Noura J. Choudhury1, Mansooreh Eghtesad2, Sabah Kadri3, John Cursio4, Lauren Ritterhouse5, Jeremy Segal5, Aliya Husain6 and Jyoti D. Patel1

1 Department of Medicine, The University of Chicago, Chicago, Illinois, USA

2 Department of Pathology, Advocate Illinois Masonic Medical Center, Chicago, Illinois, USA

3 Department of Pathology, Ann and Robert H. Lurie Children's Hospital of Chicago, Chicago, Illinois, USA

4 Department of Public Health Sciences, The University of Chicago, Chicago, Illinois, USA

5 Division of Genomic and Molecular Pathology, Department of Pathology, The University of Chicago, Chicago, Illinois, USA

6 Department of Pathology, The University of Chicago, Chicago, Illinois, USA

Correspondence to:

Jyoti D. Patel,email: [email protected]

Keywords: non-small cell lung cancer; healthcare disparities; targeted therapies; immunotherapies; biomarkers

Received: June 19, 2019     Accepted: August 27, 2019     Published: October 08, 2019

ABSTRACT

Background: Black patients have been historically underrepresented in studies investigating molecular patterns in non-small cell lung cancer (NSCLC). We aimed to investigate differences in actionable mutations among patients at our urban, diverse medical center.

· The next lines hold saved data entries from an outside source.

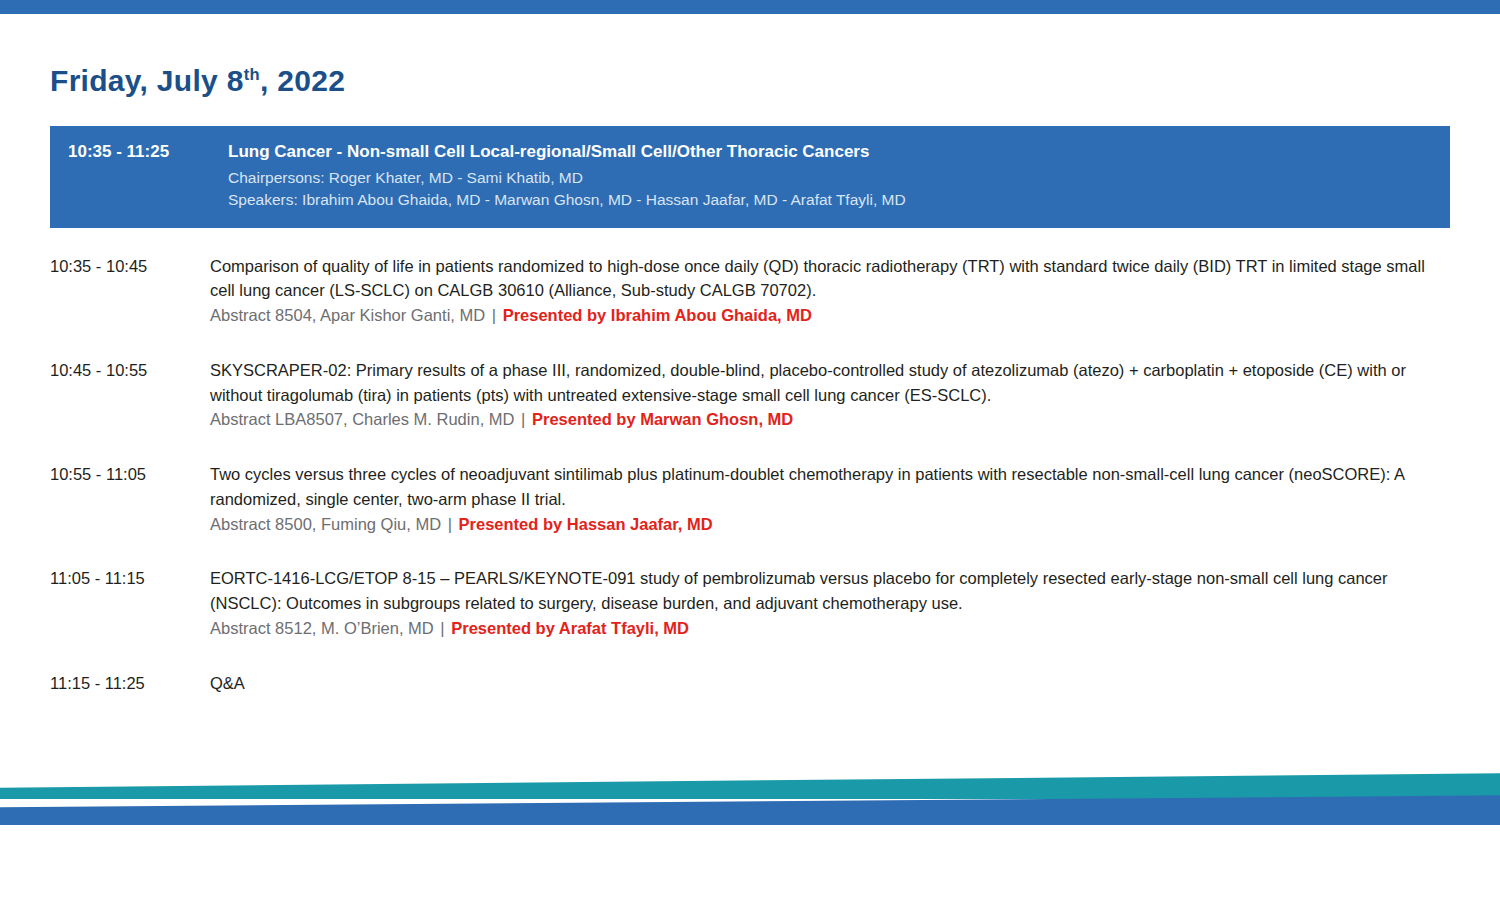Friday, July 8th, 2022
10:35 - 11:25
Lung Cancer - Non-small Cell Local-regional/Small Cell/Other Thoracic Cancers
Chairpersons: Roger Khater, MD - Sami Khatib, MD
Speakers: Ibrahim Abou Ghaida, MD - Marwan Ghosn, MD - Hassan Jaafar, MD - Arafat Tfayli, MD
10:35 - 10:45
Comparison of quality of life in patients randomized to high-dose once daily (QD) thoracic radiotherapy (TRT) with standard twice daily (BID) TRT in limited stage small cell lung cancer (LS-SCLC) on CALGB 30610 (Alliance, Sub-study CALGB 70702).
Abstract 8504, Apar Kishor Ganti, MD | Presented by Ibrahim Abou Ghaida, MD
10:45 - 10:55
SKYSCRAPER-02: Primary results of a phase III, randomized, double-blind, placebo-controlled study of atezolizumab (atezo) + carboplatin + etoposide (CE) with or without tiragolumab (tira) in patients (pts) with untreated extensive-stage small cell lung cancer (ES-SCLC).
Abstract LBA8507, Charles M. Rudin, MD | Presented by Marwan Ghosn, MD
10:55 - 11:05
Two cycles versus three cycles of neoadjuvant sintilimab plus platinum-doublet chemotherapy in patients with resectable non-small-cell lung cancer (neoSCORE): A randomized, single center, two-arm phase II trial.
Abstract 8500, Fuming Qiu, MD | Presented by Hassan Jaafar, MD
11:05 - 11:15
EORTC-1416-LCG/ETOP 8-15 – PEARLS/KEYNOTE-091 study of pembrolizumab versus placebo for completely resected early-stage non-small cell lung cancer (NSCLC): Outcomes in subgroups related to surgery, disease burden, and adjuvant chemotherapy use.
Abstract 8512, M. O’Brien, MD | Presented by Arafat Tfayli, MD
11:15 - 11:25
Q&A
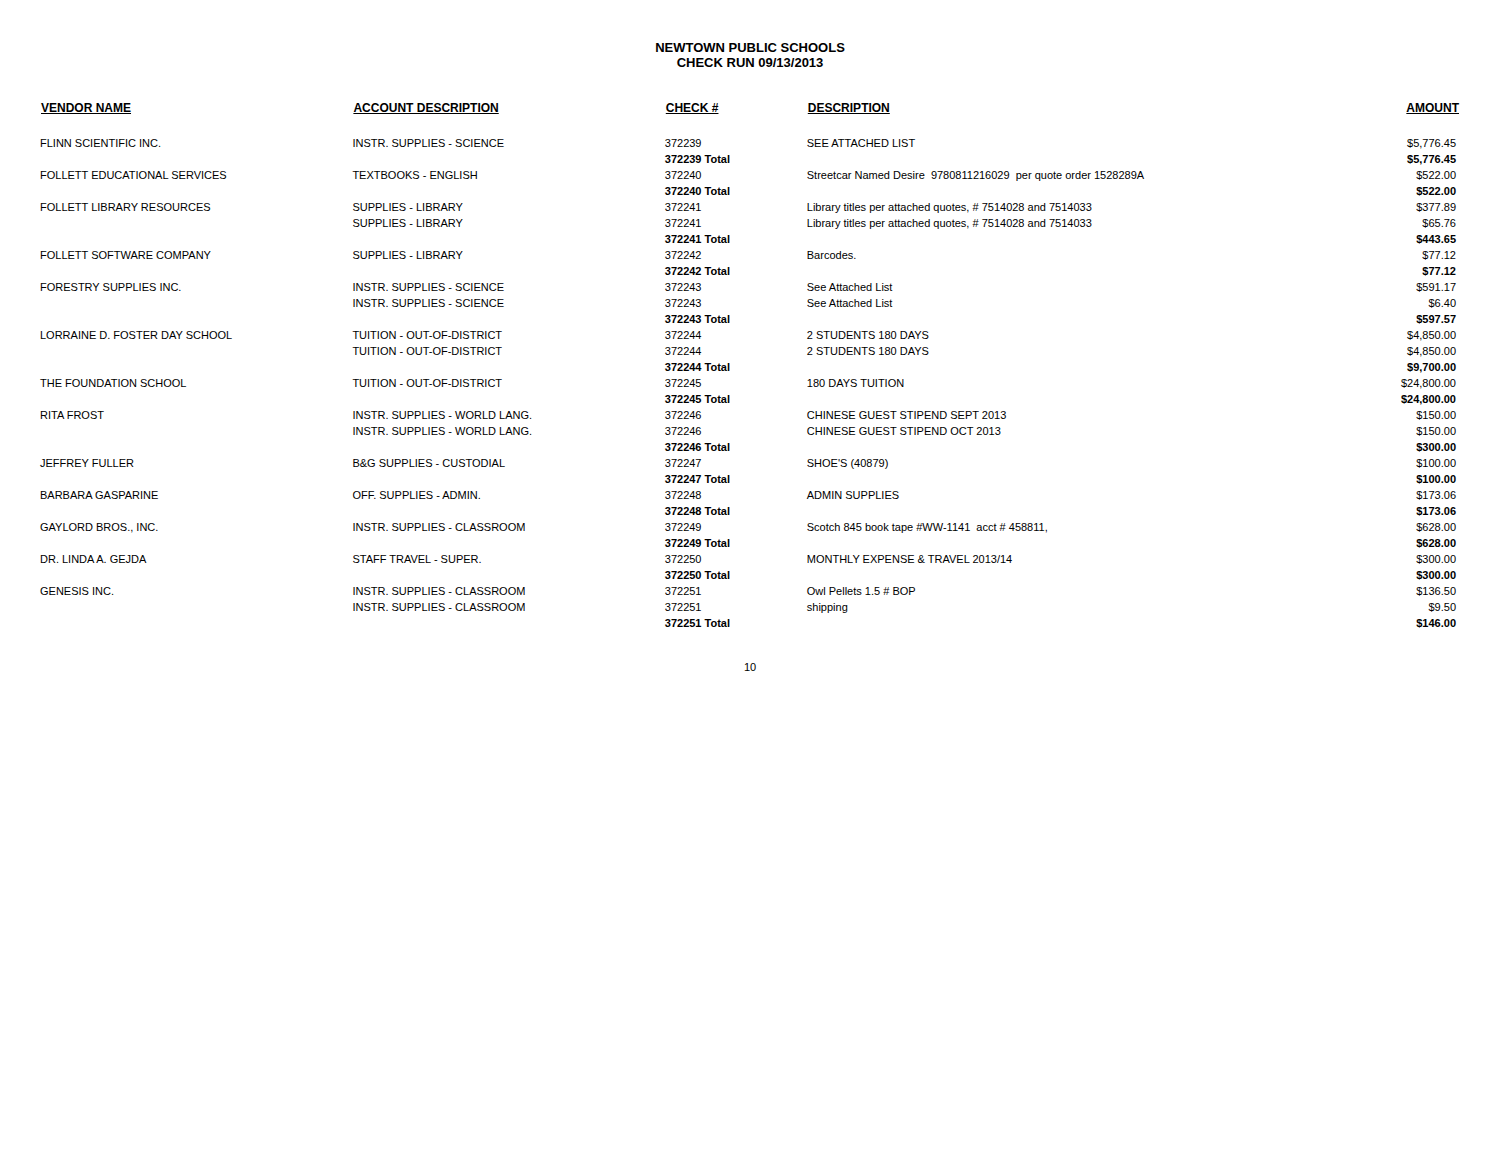NEWTOWN PUBLIC SCHOOLS
CHECK RUN 09/13/2013
| VENDOR NAME | ACCOUNT DESCRIPTION | CHECK # | DESCRIPTION | AMOUNT |
| --- | --- | --- | --- | --- |
| FLINN SCIENTIFIC INC. | INSTR. SUPPLIES - SCIENCE | 372239 | SEE ATTACHED LIST | $5,776.45 |
| | | 372239 Total | | $5,776.45 |
| FOLLETT EDUCATIONAL SERVICES | TEXTBOOKS - ENGLISH | 372240 | Streetcar Named Desire 9780811216029 per quote order 1528289A | $522.00 |
| | | 372240 Total | | $522.00 |
| FOLLETT LIBRARY RESOURCES | SUPPLIES - LIBRARY | 372241 | Library titles per attached quotes, # 7514028 and 7514033 | $377.89 |
| | SUPPLIES - LIBRARY | 372241 | Library titles per attached quotes, # 7514028 and 7514033 | $65.76 |
| | | 372241 Total | | $443.65 |
| FOLLETT SOFTWARE COMPANY | SUPPLIES - LIBRARY | 372242 | Barcodes. | $77.12 |
| | | 372242 Total | | $77.12 |
| FORESTRY SUPPLIES INC. | INSTR. SUPPLIES - SCIENCE | 372243 | See Attached List | $591.17 |
| | INSTR. SUPPLIES - SCIENCE | 372243 | See Attached List | $6.40 |
| | | 372243 Total | | $597.57 |
| LORRAINE D. FOSTER DAY SCHOOL | TUITION - OUT-OF-DISTRICT | 372244 | 2 STUDENTS 180 DAYS | $4,850.00 |
| | TUITION - OUT-OF-DISTRICT | 372244 | 2 STUDENTS 180 DAYS | $4,850.00 |
| | | 372244 Total | | $9,700.00 |
| THE FOUNDATION SCHOOL | TUITION - OUT-OF-DISTRICT | 372245 | 180 DAYS TUITION | $24,800.00 |
| | | 372245 Total | | $24,800.00 |
| RITA FROST | INSTR. SUPPLIES - WORLD LANG. | 372246 | CHINESE GUEST STIPEND SEPT 2013 | $150.00 |
| | INSTR. SUPPLIES - WORLD LANG. | 372246 | CHINESE GUEST STIPEND OCT 2013 | $150.00 |
| | | 372246 Total | | $300.00 |
| JEFFREY FULLER | B&G SUPPLIES - CUSTODIAL | 372247 | SHOE'S (40879) | $100.00 |
| | | 372247 Total | | $100.00 |
| BARBARA GASPARINE | OFF. SUPPLIES - ADMIN. | 372248 | ADMIN SUPPLIES | $173.06 |
| | | 372248 Total | | $173.06 |
| GAYLORD BROS., INC. | INSTR. SUPPLIES - CLASSROOM | 372249 | Scotch 845 book tape #WW-1141 acct # 458811, | $628.00 |
| | | 372249 Total | | $628.00 |
| DR. LINDA A. GEJDA | STAFF TRAVEL - SUPER. | 372250 | MONTHLY EXPENSE & TRAVEL 2013/14 | $300.00 |
| | | 372250 Total | | $300.00 |
| GENESIS INC. | INSTR. SUPPLIES - CLASSROOM | 372251 | Owl Pellets 1.5 # BOP | $136.50 |
| | INSTR. SUPPLIES - CLASSROOM | 372251 | shipping | $9.50 |
| | | 372251 Total | | $146.00 |
10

Results: 146 patients were included (59 black, 76 white, 7 Asian, 3 Hispanic, 1 mixed). 35 patients had a targetable mutation. Seven black patients (11.8%) had a targetable mutation compared to 28 non-black patients (32.2%, p = 0.005). 15 black patients had PD-L1 expression ≥50% compared to 19 non-black (25.4% vs 21.8%, p = 0.69). Black patients had a higher TMB compared to non-black (15.3 mutations/Mb compared to 11.5 mutations/Mb, p = 0.001). In a multivariate analysis, TMB was driven by smoking (p < 0.01), without any additive interaction in black patients who smoke (p = 0.8).

Conclusion: NSCLC tumors from black patients had a higher TMB and were less likely to carry a targetable mutation. The higher TMB seen was driven by a higher prevalence of smoking among black patients in our study, which may not reflect nationwide trends. Our results serve as a proof of concept that differences in molecular markers exist between black and non-black patients, and that these differences may impact the treatment options available to black patients.

Methods: Retrospective chart review of patients with a diagnosis of NSCLC who underwent both PD-L1 testing and massively parallel sequencing (UCM-OncoPlus) was conducted. We examined whether high PD-L1 expression, tumor mutational burden (TMB), and presence of targetable mutations (EGFR, BRAF, ERBB2, RET or ALK translocations, ROS1 rearrangements) occur at different frequencies in tumors from black patients compared to non-black patients.